(Collected data)
-----

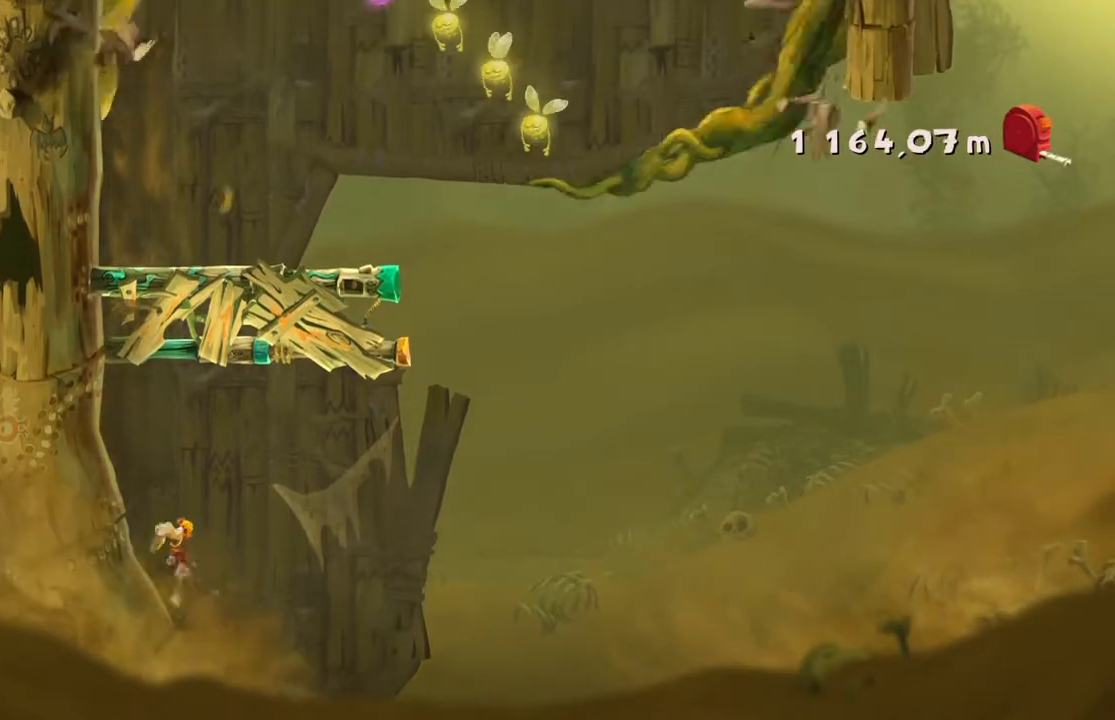
{"buttons": [], "left_stick": "center", "events": []}
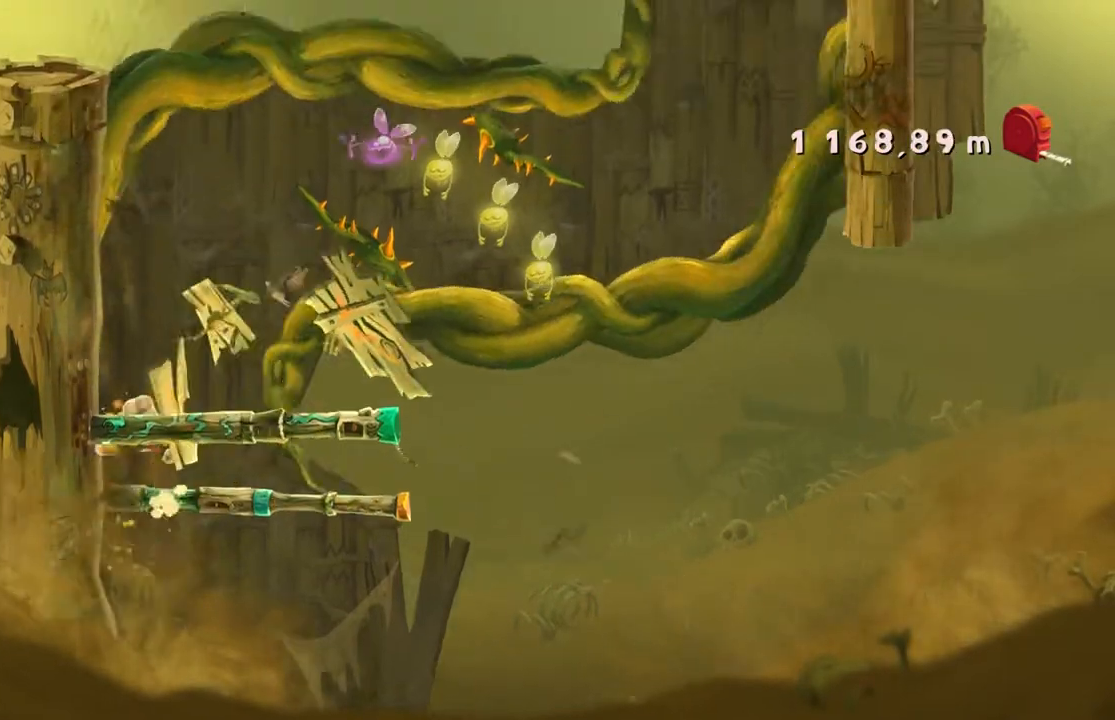
{"buttons": [], "left_stick": "up-left", "events": [[500, "left_stick", "up-left"]]}
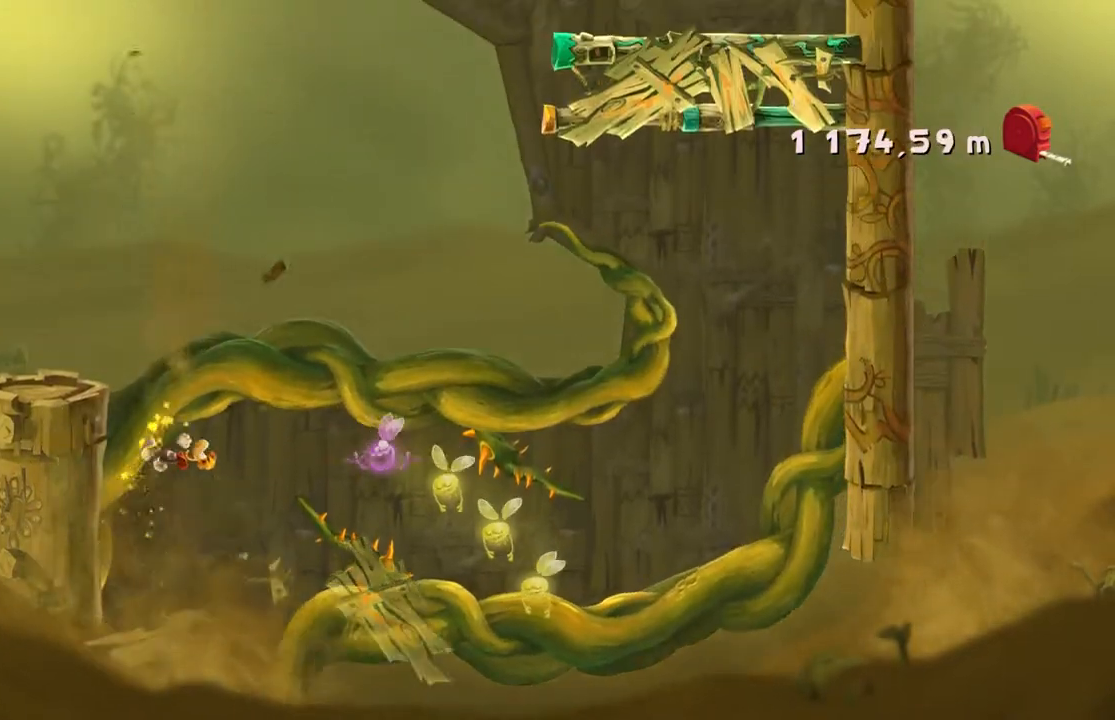
{"buttons": [], "left_stick": "right", "events": [[67, "left_stick", "up-right"], [167, "left_stick", "right"]]}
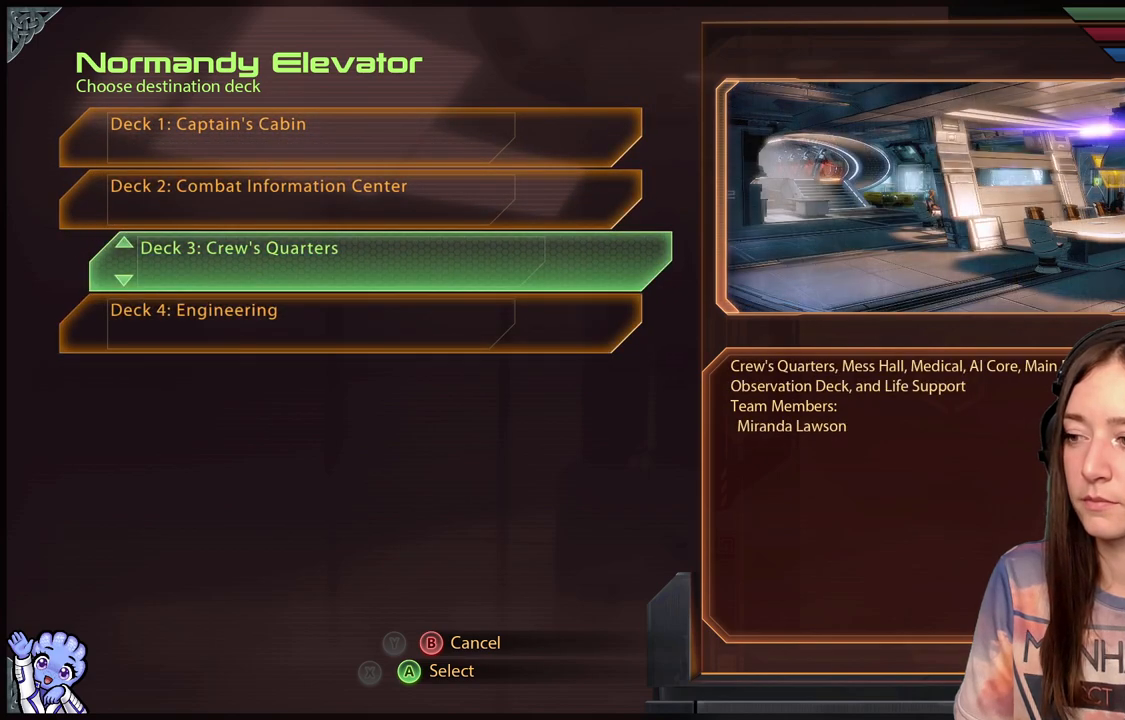
Gameplay with a controller (Xbox layout); each line is a JSON object with the inputs held at the frame after it. "events" lists button and stick changes between this image and that frame as [ms after this image, input, new state], when the widget could be followed in between. Not read: R2.
{"buttons": [], "left_stick": "center", "right_stick": "center", "events": []}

-----

TASK REQUIREMENTS → In transcribing the lines above, omit the images and keep all else exact.

WRITTEN ANSWER →
{"buttons": [], "left_stick": "center", "events": []}
{"buttons": [], "left_stick": "up-left", "events": [[500, "left_stick", "up-left"]]}
{"buttons": [], "left_stick": "right", "events": [[67, "left_stick", "up-right"], [167, "left_stick", "right"]]}
Gameplay with a controller (Xbox layout); each line is a JSON object with the inputs held at the frame after it. "events" lists button and stick changes between this image and that frame as [ms after this image, input, new state], when the widget could be followed in between. Not read: R2.
{"buttons": [], "left_stick": "center", "right_stick": "center", "events": []}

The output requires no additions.